One of the four pectin methylesterase types isolated from Citrus sinensis var. Valencia fruit was used to demethylesterify a model homogalacturonan (HG) to 30%, 50% and 70% degree of methylesterification (DM) at pH 4.5 and 7.0, respectively. Introduced demethylesterified blocks (DMBs) were released by a limited endo-polygalacturonase (EPG) digestion, separated and quantified by HPAEC. Average DMB size (BS¯) and number of such blocks per molecule (BN¯) differed depending on final DM and reaction pH (P < 0.05).

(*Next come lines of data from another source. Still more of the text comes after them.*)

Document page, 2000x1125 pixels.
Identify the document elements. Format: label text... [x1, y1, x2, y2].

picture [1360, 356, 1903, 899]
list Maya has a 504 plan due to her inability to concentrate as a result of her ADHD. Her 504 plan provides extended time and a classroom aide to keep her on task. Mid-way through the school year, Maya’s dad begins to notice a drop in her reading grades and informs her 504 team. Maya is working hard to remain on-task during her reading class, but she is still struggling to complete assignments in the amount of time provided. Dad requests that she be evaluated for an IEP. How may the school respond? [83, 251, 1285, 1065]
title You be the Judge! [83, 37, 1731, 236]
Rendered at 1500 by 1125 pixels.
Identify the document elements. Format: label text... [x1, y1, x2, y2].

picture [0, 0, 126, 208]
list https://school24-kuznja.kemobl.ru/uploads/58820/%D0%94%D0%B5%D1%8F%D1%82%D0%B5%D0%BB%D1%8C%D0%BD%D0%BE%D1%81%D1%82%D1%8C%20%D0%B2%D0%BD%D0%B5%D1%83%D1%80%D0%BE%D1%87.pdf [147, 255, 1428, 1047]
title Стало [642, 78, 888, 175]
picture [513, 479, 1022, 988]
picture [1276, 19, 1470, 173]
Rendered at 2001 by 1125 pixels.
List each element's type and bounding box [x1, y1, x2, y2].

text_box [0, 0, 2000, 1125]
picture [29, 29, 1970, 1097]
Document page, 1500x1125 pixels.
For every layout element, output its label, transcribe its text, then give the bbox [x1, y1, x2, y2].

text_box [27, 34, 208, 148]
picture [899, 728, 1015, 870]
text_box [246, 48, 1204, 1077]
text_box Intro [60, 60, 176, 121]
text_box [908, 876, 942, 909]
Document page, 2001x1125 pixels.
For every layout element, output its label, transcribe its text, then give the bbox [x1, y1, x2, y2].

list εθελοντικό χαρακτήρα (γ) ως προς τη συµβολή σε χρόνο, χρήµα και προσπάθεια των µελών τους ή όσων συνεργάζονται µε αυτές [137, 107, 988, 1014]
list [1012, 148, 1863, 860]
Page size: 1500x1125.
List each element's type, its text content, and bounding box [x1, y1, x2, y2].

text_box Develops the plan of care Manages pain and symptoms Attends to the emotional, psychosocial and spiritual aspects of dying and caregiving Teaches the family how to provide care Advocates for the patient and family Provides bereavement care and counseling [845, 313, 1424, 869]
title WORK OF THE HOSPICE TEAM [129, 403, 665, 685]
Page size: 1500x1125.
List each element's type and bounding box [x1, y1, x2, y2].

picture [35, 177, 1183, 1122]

BS¯ and BN¯ were significantly higher in 30% DM HG than 50 and 70 DMs. pH 4.5 series showed significantly larger BS¯ compared to pH 7.5 series (P < 0.01). Distribution of DMBs released by limited EPG digest was predicted by mathematical modeling and in silico modeled processive (degree of processivity = 10), multiple attack mode of action best explains the experimental block distributions. Absolute degree of blockiness (DBabs) obtained from exhaustive EPG digestions, displayed a linear relationship with DM regardless of reaction pH (P < 0.001). Significant correlation coefficients between BS¯, BN¯, DBabs, and DM manifested the effectiveness of the block information gained from both EPG digestion to estimate DMB distribution pattern (P < 0.05). However, comparison of block distribution information of three isozymes revealed that difference in block pattern could be manifested by parameters from limited EPG digest (BS¯, BN¯) but not by those from exhaustive digest (DB/DBabs). The results suggested the possibility to control BS¯ and to customize specific population of demethylesterified pectin molecules using PME isozymes from Valencia orange.